Pemberian cairan dibatasi, sebaiknya menggunakan monitoring dengan
CVP line. Pemberian cairan melebihi 1500 ml cenderung memberikan
edema paru. Bila ada anemia, transfusi darah diberikan berlahan-lahan.
(1unit darah dalam 4 jam). Mengurangi beban jantung kanan dengan tidur
setengah duduk, pada edema paru karena kelebihan cairan dapat diberikan
diuretik, yaitu furosemide 40mg i.v. Untuk memperbaiki hipoksia diberikan

24
oksigen konsentrasi tinggi (6-8 l/menit) dan bila mungkin dengan bantuan
respirator mekanik.
g. Penanganan anemia
Bila anemia kurang dari 5 gram /dl atau hematokrit kurang dari 15%
diberikan transfusi darah whole blood atau packed cells. Darah segar lebih
baik di banding darah biasa. Transfusi sebaiknya pelan-pelan, kalau perlu
dengan monitoring CVP line atau dengan memberikan furosemid 20 mg
sebelum transfusi.
h. Penanganan terhadap infeksi sekunder
Infeksi sekunder yang sering terjadi yaitu pneunomia karena
aspirasi, sepsis yang berasal dari infeksi perut dan infeksi saluran kencing
karena pemasangan kateter. Antibiotika yang dianjurkan sebelum diperoleh
hasil kultur ialah kombinasi ampisilin dan gentamisin atau bila mungkin
sefalosporin generasi ke III atau karbafenem.
5. Prognosis
Pada infeksi malaria hanya terjadi mortalitas bila mengalami malaria berat.

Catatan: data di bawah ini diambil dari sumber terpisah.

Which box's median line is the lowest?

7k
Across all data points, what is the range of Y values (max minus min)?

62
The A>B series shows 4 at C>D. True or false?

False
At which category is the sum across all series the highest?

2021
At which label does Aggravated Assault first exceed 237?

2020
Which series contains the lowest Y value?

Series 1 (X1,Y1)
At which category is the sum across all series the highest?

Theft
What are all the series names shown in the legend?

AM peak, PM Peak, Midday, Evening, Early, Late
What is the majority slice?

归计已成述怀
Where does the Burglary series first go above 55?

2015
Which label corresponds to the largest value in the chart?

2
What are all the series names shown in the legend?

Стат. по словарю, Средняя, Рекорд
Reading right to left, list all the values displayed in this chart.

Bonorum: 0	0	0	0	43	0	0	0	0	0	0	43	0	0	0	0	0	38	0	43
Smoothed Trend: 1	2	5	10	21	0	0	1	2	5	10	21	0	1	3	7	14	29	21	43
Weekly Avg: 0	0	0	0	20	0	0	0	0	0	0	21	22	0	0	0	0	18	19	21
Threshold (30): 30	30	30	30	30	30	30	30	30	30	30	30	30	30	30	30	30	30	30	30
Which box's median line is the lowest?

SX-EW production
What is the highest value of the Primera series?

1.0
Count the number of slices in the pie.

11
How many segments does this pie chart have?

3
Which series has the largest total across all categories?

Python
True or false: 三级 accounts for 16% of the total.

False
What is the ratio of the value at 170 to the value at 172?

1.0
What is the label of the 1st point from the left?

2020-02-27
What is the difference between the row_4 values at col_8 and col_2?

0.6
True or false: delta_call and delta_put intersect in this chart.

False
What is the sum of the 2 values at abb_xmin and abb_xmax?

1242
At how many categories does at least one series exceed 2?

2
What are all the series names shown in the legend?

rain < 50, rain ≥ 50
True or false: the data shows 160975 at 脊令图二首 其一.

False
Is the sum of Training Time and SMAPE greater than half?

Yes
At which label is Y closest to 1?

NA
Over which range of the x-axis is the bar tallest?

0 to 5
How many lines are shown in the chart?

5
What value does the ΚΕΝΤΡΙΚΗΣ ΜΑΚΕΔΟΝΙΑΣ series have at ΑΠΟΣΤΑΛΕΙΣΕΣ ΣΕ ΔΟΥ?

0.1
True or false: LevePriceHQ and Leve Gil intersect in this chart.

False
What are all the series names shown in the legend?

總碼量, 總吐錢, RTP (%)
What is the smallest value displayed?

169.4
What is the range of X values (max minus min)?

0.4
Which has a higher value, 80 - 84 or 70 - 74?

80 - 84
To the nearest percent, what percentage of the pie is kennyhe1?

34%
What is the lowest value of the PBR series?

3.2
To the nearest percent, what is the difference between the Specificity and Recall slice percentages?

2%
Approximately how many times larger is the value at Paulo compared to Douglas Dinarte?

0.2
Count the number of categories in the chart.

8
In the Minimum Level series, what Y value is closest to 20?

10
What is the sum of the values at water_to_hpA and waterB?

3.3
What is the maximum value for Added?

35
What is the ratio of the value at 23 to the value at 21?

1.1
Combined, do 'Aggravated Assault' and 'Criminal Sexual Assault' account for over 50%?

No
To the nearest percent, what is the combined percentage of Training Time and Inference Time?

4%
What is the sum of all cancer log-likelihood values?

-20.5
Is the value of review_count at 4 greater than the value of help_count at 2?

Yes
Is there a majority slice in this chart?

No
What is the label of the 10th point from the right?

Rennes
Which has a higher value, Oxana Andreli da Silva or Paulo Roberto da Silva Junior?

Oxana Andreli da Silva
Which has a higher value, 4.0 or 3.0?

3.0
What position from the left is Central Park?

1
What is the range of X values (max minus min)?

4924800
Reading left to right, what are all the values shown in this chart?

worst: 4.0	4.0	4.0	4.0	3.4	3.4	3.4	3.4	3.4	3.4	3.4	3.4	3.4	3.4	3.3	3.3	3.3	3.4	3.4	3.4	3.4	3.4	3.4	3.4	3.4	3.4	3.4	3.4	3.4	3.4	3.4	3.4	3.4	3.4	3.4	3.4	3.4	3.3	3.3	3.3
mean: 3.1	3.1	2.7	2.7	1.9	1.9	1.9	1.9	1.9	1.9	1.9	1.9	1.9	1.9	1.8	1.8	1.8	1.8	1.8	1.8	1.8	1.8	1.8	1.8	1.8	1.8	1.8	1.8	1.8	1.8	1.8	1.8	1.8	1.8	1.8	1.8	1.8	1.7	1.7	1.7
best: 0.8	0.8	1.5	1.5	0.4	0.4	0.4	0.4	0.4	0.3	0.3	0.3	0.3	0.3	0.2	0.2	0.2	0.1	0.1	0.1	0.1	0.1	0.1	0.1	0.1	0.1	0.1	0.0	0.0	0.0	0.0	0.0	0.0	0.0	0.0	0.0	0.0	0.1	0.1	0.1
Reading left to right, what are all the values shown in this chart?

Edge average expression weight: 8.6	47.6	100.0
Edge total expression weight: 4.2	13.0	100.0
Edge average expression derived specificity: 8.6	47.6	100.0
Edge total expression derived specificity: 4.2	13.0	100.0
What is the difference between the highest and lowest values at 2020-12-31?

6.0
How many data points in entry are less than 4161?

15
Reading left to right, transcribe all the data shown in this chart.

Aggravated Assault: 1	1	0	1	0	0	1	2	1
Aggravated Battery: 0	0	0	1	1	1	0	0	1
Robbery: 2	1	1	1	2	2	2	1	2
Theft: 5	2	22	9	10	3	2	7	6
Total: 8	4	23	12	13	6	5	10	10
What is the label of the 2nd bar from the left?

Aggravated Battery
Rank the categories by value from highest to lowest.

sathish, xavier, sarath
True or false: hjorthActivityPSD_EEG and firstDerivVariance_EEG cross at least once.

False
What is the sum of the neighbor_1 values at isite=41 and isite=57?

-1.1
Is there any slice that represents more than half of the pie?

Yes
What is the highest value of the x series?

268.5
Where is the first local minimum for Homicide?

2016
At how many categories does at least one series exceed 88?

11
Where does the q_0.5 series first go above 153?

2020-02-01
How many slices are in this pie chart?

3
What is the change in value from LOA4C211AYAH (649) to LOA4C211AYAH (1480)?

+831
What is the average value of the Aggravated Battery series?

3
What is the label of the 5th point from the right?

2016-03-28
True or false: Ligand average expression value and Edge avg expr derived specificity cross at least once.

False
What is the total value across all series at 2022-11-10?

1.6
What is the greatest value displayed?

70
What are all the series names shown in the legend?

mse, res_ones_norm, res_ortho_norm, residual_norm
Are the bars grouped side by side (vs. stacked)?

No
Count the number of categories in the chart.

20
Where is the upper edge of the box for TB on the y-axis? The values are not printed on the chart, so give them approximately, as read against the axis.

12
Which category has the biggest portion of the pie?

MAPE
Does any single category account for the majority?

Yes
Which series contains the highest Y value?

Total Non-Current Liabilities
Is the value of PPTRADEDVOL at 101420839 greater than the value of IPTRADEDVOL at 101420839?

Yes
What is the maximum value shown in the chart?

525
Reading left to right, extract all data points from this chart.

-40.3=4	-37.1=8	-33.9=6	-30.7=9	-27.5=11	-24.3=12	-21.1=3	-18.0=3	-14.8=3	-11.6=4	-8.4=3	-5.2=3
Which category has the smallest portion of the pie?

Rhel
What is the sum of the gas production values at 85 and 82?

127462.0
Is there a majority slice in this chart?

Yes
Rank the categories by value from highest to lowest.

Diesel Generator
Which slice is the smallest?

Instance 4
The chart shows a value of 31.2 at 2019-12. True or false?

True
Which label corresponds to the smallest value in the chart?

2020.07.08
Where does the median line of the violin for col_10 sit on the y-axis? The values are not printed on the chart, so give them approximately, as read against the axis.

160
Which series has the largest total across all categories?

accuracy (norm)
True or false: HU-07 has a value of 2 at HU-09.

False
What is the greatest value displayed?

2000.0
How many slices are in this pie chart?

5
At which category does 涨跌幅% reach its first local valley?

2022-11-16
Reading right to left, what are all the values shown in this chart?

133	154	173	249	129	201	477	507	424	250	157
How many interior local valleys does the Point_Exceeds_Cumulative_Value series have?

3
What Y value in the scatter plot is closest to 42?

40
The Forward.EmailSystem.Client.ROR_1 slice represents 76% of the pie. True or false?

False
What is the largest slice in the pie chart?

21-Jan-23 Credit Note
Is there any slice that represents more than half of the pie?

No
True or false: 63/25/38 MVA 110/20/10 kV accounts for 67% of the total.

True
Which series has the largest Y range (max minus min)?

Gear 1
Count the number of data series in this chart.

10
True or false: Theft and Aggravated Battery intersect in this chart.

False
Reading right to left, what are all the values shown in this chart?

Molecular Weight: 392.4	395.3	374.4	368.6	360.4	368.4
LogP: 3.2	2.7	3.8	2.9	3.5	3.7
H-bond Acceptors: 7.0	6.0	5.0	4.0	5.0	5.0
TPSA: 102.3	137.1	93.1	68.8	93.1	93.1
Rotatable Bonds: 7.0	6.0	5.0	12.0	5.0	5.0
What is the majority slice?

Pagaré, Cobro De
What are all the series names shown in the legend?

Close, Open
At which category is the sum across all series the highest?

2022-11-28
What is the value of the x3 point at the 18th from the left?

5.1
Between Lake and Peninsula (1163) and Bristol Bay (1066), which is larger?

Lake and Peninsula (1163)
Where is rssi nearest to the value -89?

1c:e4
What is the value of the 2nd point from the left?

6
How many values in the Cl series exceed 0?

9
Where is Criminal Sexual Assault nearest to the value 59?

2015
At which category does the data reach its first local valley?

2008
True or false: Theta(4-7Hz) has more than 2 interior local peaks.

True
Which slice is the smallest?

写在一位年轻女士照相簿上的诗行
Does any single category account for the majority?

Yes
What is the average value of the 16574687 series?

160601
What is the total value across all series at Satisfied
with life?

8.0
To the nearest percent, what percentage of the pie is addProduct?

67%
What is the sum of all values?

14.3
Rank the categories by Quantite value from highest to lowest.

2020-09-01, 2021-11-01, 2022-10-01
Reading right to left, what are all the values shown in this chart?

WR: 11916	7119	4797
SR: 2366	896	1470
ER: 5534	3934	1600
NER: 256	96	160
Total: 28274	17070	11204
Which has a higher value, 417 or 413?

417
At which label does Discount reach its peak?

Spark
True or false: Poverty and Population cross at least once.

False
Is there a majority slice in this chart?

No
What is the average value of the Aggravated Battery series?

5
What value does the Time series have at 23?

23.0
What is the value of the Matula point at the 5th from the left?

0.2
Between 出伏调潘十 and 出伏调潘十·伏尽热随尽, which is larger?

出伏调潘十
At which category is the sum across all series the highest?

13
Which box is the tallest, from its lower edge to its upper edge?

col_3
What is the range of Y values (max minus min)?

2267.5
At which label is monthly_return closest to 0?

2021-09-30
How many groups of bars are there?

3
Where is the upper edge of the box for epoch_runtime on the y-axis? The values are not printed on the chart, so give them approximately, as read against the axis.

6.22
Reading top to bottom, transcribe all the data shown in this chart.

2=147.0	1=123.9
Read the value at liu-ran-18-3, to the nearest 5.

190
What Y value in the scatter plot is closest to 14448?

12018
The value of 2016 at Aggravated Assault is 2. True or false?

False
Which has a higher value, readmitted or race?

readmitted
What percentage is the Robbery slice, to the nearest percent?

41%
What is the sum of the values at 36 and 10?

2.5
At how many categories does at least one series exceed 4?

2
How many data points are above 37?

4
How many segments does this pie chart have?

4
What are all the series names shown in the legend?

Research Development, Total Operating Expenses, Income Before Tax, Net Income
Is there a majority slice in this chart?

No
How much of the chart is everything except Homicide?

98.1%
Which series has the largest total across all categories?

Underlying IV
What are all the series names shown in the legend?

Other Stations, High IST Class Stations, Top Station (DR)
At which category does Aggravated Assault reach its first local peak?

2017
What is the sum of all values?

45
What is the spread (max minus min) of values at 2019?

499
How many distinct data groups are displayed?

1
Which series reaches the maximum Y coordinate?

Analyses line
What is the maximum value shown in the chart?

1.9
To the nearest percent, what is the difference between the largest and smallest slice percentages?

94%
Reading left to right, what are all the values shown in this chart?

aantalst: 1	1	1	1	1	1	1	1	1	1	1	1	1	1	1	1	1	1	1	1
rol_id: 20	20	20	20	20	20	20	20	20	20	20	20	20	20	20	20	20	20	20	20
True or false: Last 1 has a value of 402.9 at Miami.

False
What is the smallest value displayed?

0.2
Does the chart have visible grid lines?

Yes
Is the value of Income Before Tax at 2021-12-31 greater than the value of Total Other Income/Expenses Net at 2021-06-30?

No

Pada malaria berat mortalitas bergantung pada kecepatan penderita tiba di RS
kecepatatan diagnosa dan penanganan yang tepat. Walaupun demikian
mortalitas penderita malaria berat di dunia masih cukup tinggi bervariasi 15%-
60% tergantung fasilitas pemberi pelayanan. Makin banyak jumlah komplikasi
akan diikuti dengan meningkatnya mortalitas. Misalnya penderita dengan
malaria serebral dengan hipoglikemi peningkatan kreatinin dan peningkatan
bilirubin mortalitasnya lebih tinggi daripada malaria serebral saja.